Within hours, online bigots, either unable or unwilling to grasp the distinction between citizenship and skin tone, began spilling bile. Other trolls jeered at her ‘dot,’ as if the bindi - a mark of cultural identity - somehow diminished her qualifications. Despite Sridharan being a US citizen, a product of MIT and NYU, and already a decorated legal mind within the state’s conservative legal establishment, it did little to stem the tide of xenophobic resentment against her.
Her boss, Attorney General Dave Yost, came to her defence, stating plainly that if someone was disturbed by her name or complexion, it was their problem. One wishes such clarity were more common. What happened to Sridharan is a classic case of the white American’s reflex of suspicion and derision toward Indians, especially those who succeed.
It is the same impulse that animated the now-infamous New York Times cartoon mocking India’s 2014 Mars mission, depicting a turbaned man with a cow knocking on the doors of an elite space club. It is what fuels every sneer about Indian tech CEOs ‘taking over’ Silicon Valley. It is the same lazy disdain that surfaces during Indian elections, when Western media describe the world’s largest democracy as a circus of caste and chaos. Or worse, a ‘Hindu supremacist-fascist dictatorship’ for the eleven years Modi and the BJP have been in power.
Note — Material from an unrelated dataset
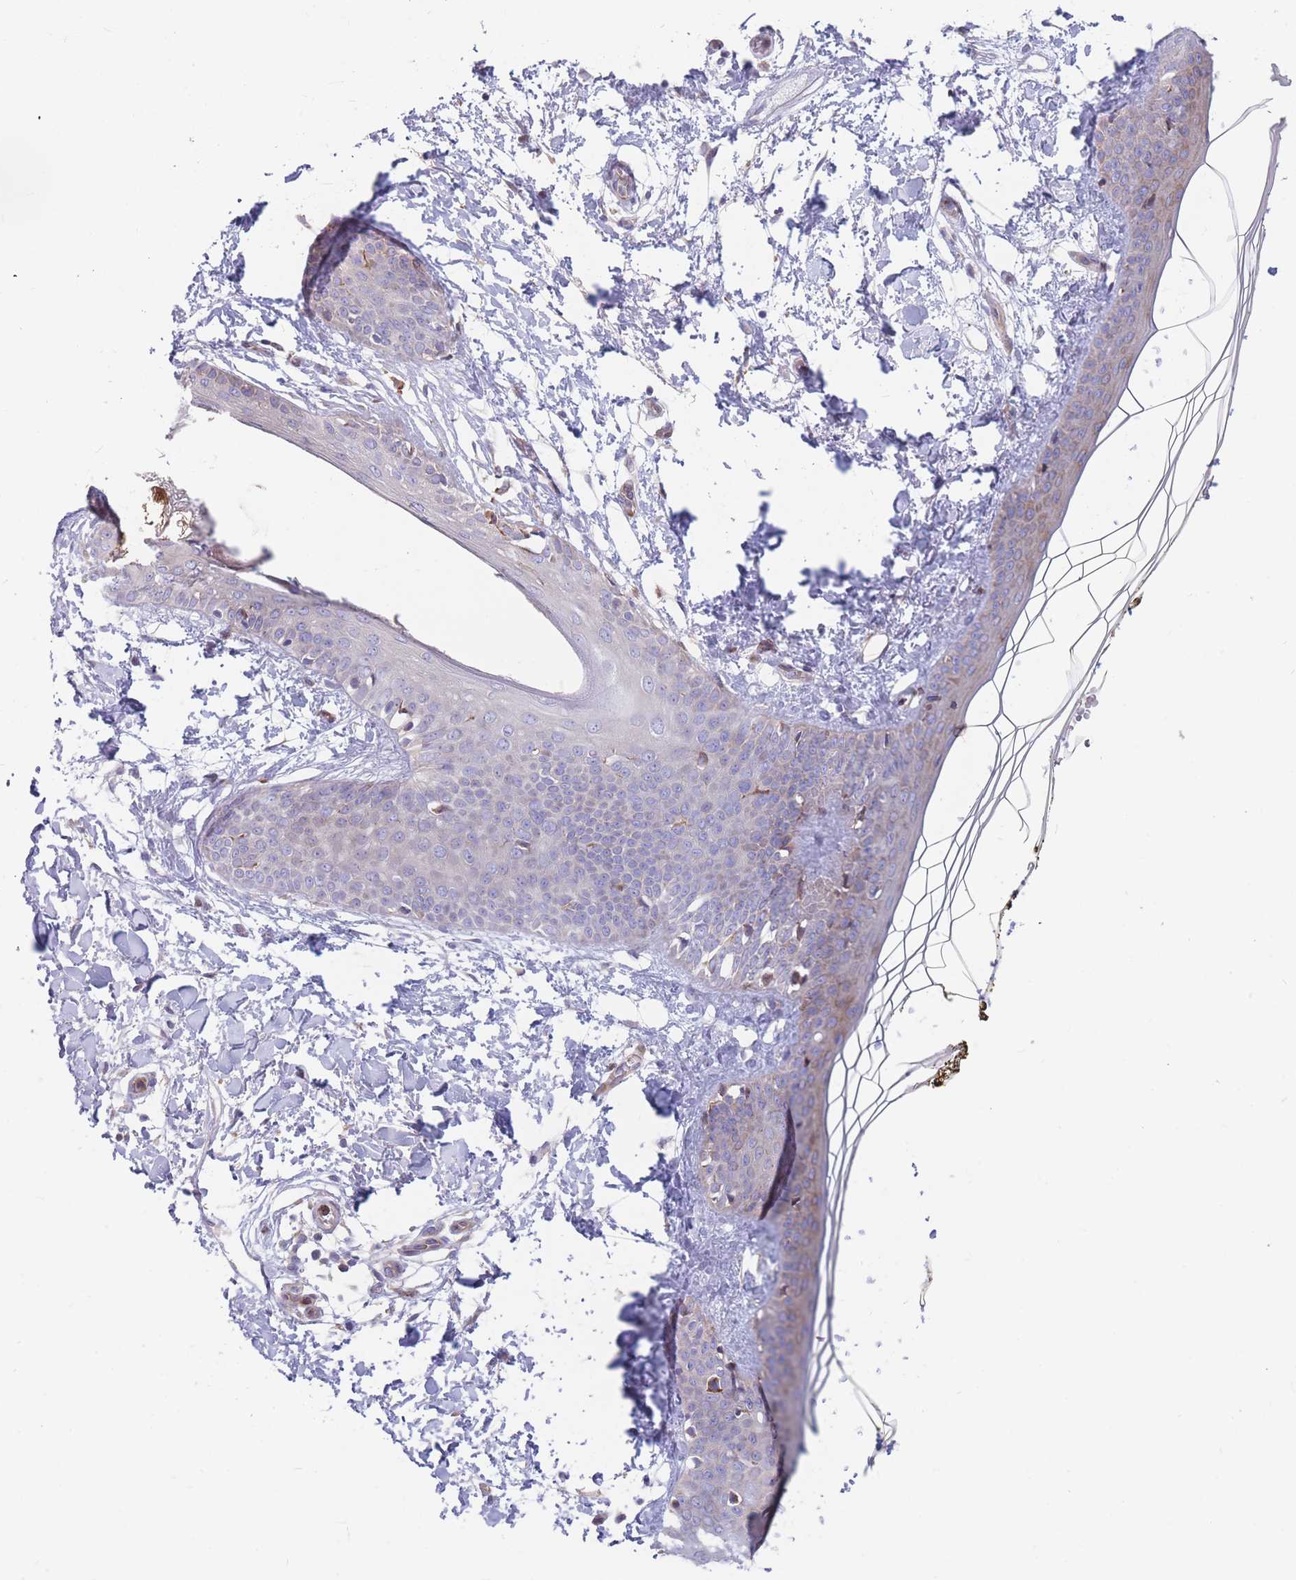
{"staining": {"intensity": "weak", "quantity": ">75%", "location": "cytoplasmic/membranous"}, "tissue": "skin", "cell_type": "Fibroblasts", "image_type": "normal", "snomed": [{"axis": "morphology", "description": "Normal tissue, NOS"}, {"axis": "topography", "description": "Skin"}], "caption": "Fibroblasts display weak cytoplasmic/membranous positivity in about >75% of cells in normal skin.", "gene": "TMEM131L", "patient": {"sex": "female", "age": 34}}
This knee-jerk condescension is a lingering colonial hangover. It springs from the same well as the ‘White Man’s Burden’ updated for the social media age. India, for many Americans, is still a land of snake-charmers and slums, incapable of producing capable professionals without Western tutelage. That perception lingers despite the fact that India is now the world’s fourth-largest economy and home to one of the most dynamic tech sectors on earth.
When Indians do make it abroad, they are expected to shed their accents, abbreviate their names and certainly never wear a bindi to court. The moment they display pride in their identity (as Sridharan evidently does) they become targets of suspicion. Today, one in every five doctors in the United States is of Indian origin. Indian-Americans have among the highest per capita incomes, educational attainment and professional representation in the country. Yet they remain foreigners in the eyes of those whose definition of ‘American’ is no broader than a bathroom mirror.
The bitter irony is that the very country that prides itself on meritocracy flinches when merit comes wrapped in brown skin and a Sanskrit-sounding name. In Mathura Sridharan’s appointment, Ohio gained a talented jurist. The backlash to it, meanwhile, reveals how far America still has to travel before it can walk its talk on equality.